* Your task:
The required output is the exact sequence of lines from the line holding "index tip: (523, 749)" to the end of the records, inclusive.

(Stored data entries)
--------------------------------------------------

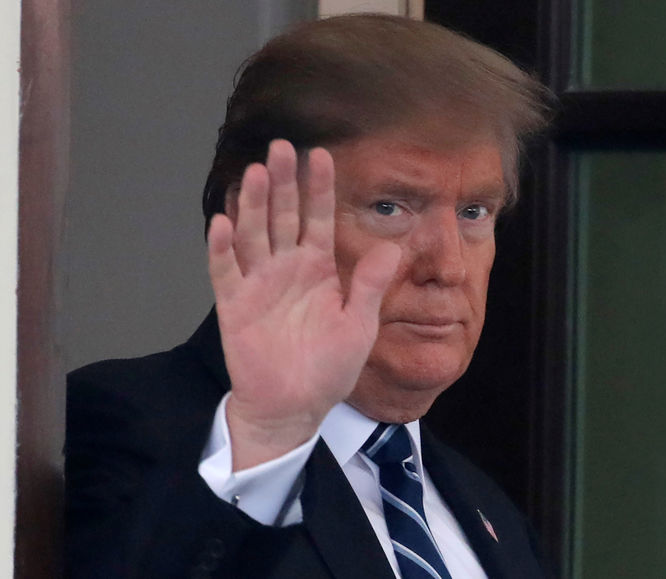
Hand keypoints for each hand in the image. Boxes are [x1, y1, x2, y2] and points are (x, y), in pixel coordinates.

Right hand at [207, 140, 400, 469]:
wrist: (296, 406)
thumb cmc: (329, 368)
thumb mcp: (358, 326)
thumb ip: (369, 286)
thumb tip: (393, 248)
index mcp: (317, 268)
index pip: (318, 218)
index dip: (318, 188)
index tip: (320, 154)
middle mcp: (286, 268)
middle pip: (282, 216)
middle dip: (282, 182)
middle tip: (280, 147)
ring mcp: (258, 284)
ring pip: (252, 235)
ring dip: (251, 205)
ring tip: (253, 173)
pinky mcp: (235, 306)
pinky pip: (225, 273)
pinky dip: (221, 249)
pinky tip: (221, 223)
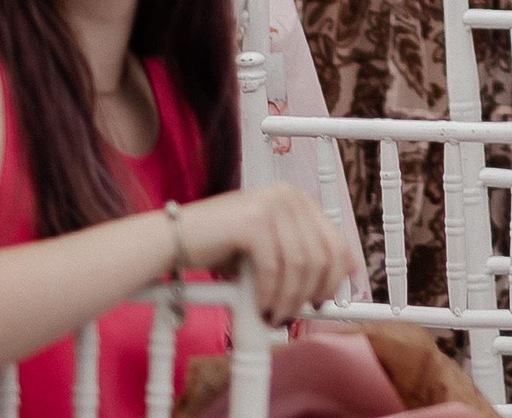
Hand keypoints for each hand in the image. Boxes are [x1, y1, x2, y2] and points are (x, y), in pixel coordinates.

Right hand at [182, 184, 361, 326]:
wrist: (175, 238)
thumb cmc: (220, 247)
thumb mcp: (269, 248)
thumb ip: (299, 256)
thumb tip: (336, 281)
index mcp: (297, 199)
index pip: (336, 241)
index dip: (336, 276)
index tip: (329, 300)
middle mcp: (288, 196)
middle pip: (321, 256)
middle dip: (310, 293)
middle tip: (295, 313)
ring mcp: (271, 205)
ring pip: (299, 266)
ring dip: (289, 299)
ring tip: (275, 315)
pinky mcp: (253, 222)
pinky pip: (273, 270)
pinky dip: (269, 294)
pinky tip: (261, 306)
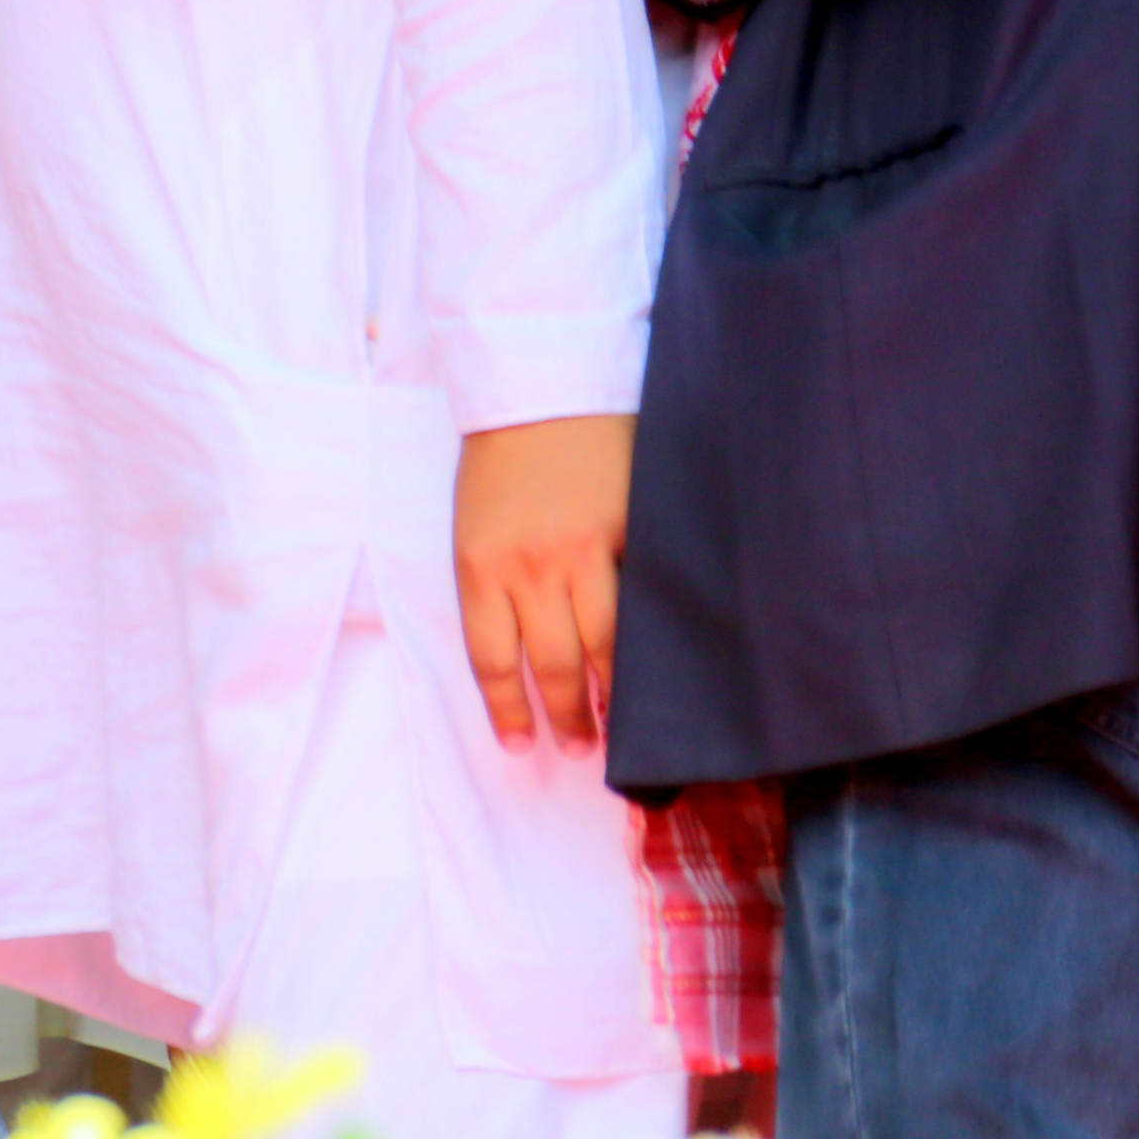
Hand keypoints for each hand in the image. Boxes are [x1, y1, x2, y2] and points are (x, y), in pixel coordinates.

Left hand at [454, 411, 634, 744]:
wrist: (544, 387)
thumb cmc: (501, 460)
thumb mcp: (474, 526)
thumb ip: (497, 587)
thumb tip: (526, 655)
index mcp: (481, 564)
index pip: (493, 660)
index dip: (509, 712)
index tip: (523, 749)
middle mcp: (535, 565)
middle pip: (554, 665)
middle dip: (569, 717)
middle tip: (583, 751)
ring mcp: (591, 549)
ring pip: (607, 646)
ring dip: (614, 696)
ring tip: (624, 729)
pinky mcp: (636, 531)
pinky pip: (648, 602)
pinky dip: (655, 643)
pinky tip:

--------------------------------------------------

* Your response:
index tip: (523, 749)
middle mcp: (535, 565)
middle pip: (554, 665)
middle dip: (569, 717)
middle tip: (583, 751)
ring mcp: (591, 549)
ring pip: (607, 646)
ring dip: (614, 696)
ring tip: (624, 729)
pinky mcp: (636, 531)
pinky pip: (648, 602)
pinky dip: (655, 643)
pinky tip:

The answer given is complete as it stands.